Truman Capote's Mardi Gras Mommy Issues

6.3.2013

By Andrew Belonsky

The reason why Truman Capote feared his hometown's biggest party.

Truman Capote had a major heart on for New Orleans. The author may have spent his formative years in Alabama and New York City, but the Big Easy was his true love.

He was born there in 1924, and it was where he would return in 1945 to work on Other Voices, Other Rooms, his debut novel about a fey boy who, like Capote, was sent from Nola to live with a strange family in Alabama. And it was to New Orleans that Capote would regularly retreat when the pressures of fame and his own self-destructiveness became too much.

He sometimes attended church at St. Louis Cathedral, the longest-running cathedral in the United States, and often supped in the Caribbean room at the Pontchartrain, a legendary hotel in that is being converted into senior housing. In his twenties, Capote picked up truckers at the old French Market — "Wow, did this used to be a sexy place," he told People magazine journalist Andrea Chambers in 1981. "The truckers used to try and lure me to the backs of their trucks" — and strolled the tony streets of the Garden District. Of all the places he frequented in The Big Easy, however, Capote was most emotionally invested in Hotel Monteleone.

Captote's mother, a 17-year-old beauty queen named Lillie Mae Faulk, lived at the Monteleone when she was pregnant, and Capote frequently claimed he came into the world there, rather than at the nearby Touro Infirmary. His parents did live there when he was born, but Capote soon moved to 1801 Roberts Street, on the other side of town, and then to Kentucky with his mother and eventually, after his mother and businessman father called it quits, to live with maternal cousins in Alabama. When he was 9, his mother remarried and took him to New York.

However large and long-lasting Capote's love for New Orleans may have been, his memories of the city were tinged with darkness. In that same 1981 People profile, Capote spoke to Chambers about his isolated childhood at the hotel, and while the dramatics may be part of his own self-constructed myth, this excerpt shows how much personal stock Capote invested in the hotel-as-origin story:

The first stop will not be the place he spent the first years of his life, the Hotel Monteleone. Memories of those years still haunt him. "My mother, Nina, would go out and lock me in the room and tell people not to pay attention if I banged," Capote recalled. "I'd become hysterical. That was the beginning of my chronic anxiety in life. Once, when I was 5, I got lost during Mardi Gras and they took me to the police station. I was there all night before my mother came. I was terrified. I was never interested in Mardi Gras after that."

Capote's macabre impression of Mardi Gras' is on full display in Other Voices, Other Rooms, in which old, queer cousin Randolph hovers about in his old Mardi Gras costume, looking like an old, faded lady.
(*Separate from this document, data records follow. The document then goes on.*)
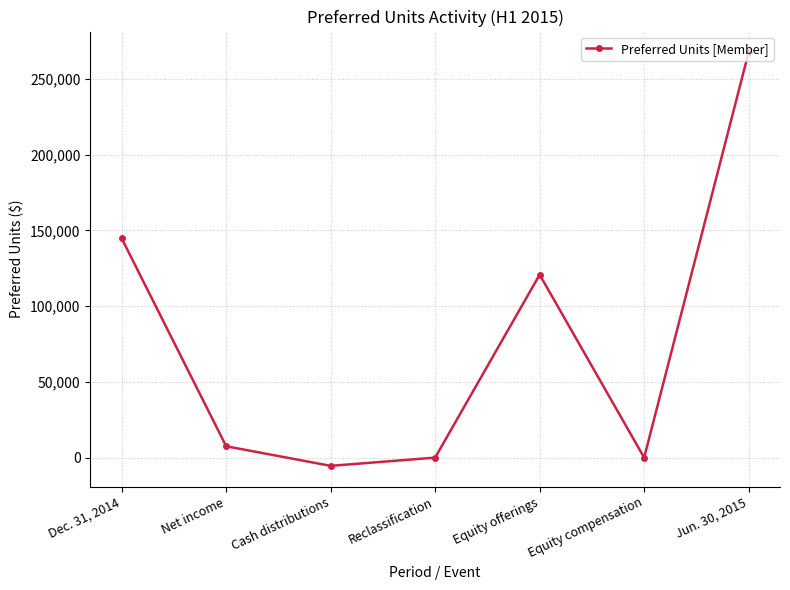

Which has a higher value, Jun. 30, 2015 or Net income?

Jun. 30, 2015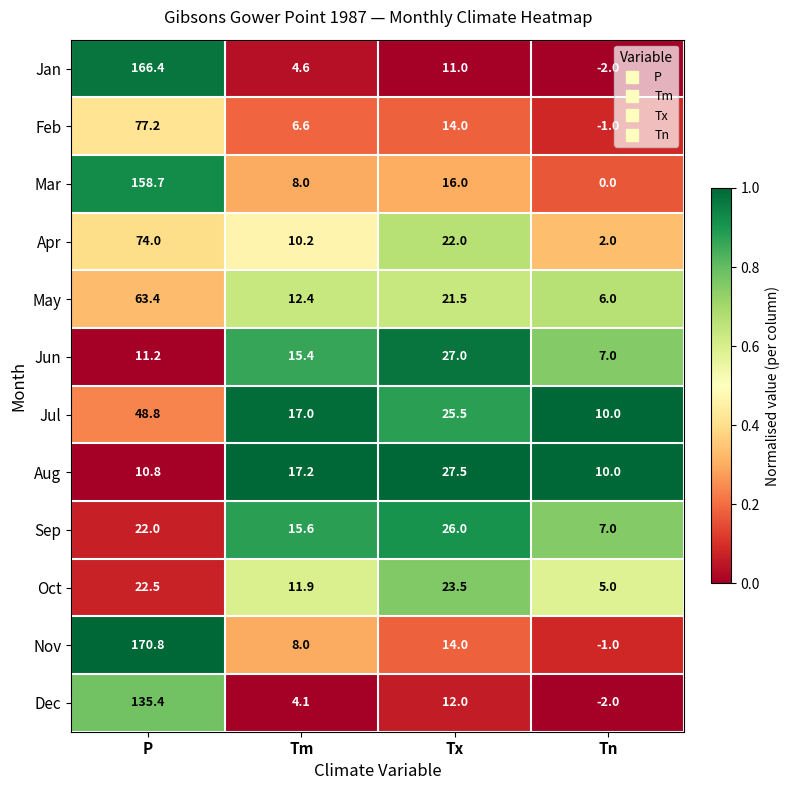

Between P and Tm, which series saw the biggest shift?

Nov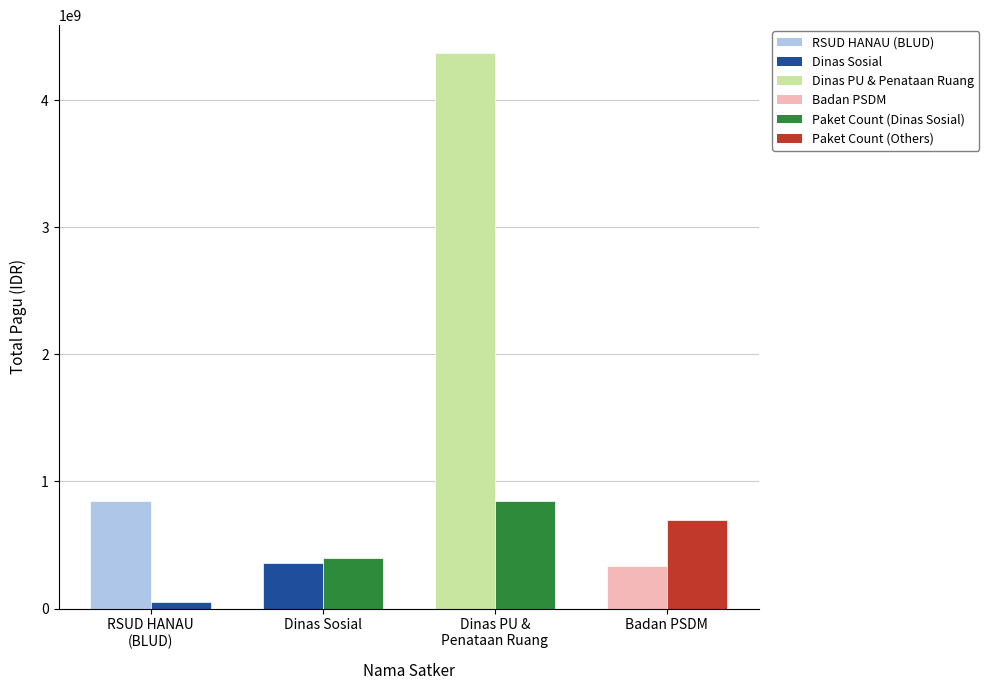

At which category is the sum across all series the highest?

Dinas PU &
Penataan Ruang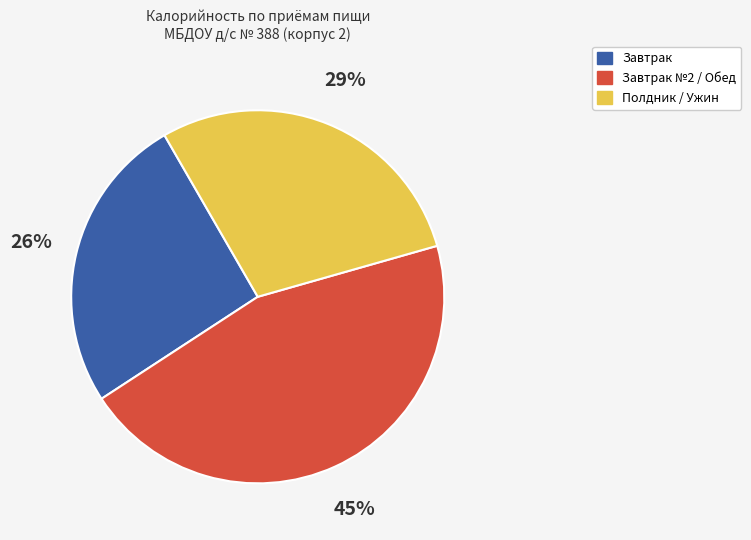

Is there any slice that represents more than half of the pie?

No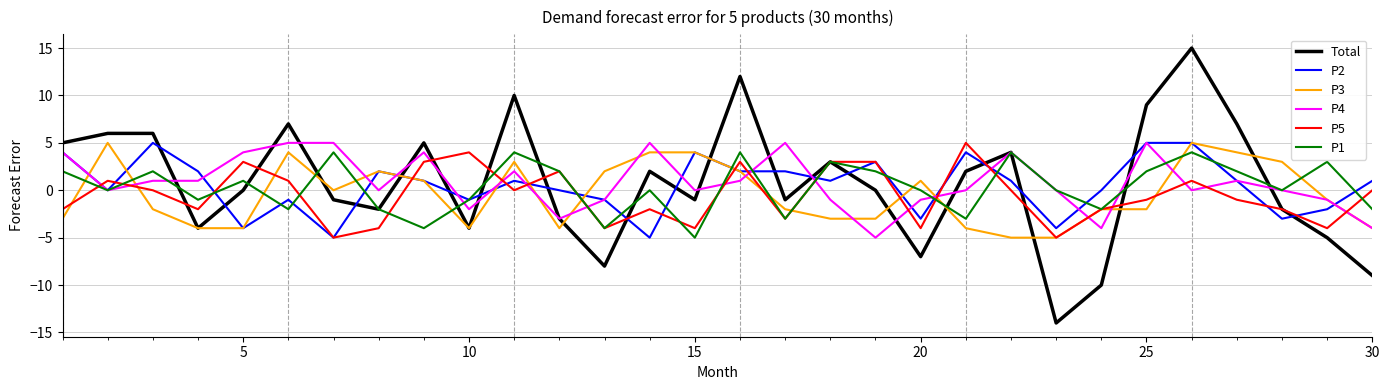

What are all the series names shown in the legend?

Total, P2, P3, P4, P5, P1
But it is ultimately Randolph, misunderstood and ostracized, who helps the protagonist overcome his fears, setting him, and Capote, on a journey of self-acceptance.
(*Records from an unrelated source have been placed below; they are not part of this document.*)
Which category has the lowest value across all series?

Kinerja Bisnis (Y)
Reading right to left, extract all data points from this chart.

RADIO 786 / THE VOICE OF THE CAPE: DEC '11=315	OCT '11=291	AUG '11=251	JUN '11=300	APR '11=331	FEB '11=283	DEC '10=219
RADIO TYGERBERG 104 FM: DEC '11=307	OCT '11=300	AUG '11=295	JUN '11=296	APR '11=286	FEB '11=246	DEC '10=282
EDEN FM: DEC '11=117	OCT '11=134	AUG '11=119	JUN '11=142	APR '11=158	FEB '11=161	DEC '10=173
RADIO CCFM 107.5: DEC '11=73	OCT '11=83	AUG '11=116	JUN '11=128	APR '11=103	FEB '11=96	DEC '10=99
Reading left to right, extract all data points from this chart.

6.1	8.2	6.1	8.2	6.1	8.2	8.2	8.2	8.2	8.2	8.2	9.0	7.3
Many years, demons fought, and headlines later, Capote became a regular at the Hotel Monteleone's Carousel Bar (pictured above). He was such a fixture, and his name still carries so much cachet, that the hotel named a suite in his honor. It includes a parlor that can fit about 25 people for cocktail hour, which would be perfect for the hyper-social Capote, as well as a velveteen couch and ruffled curtains like the ones Randolph, and maybe Capote himself, hid behind, though we advise you lose the shroud and instead stand proud you gaze down upon the beautiful turmoil that is the French Quarter.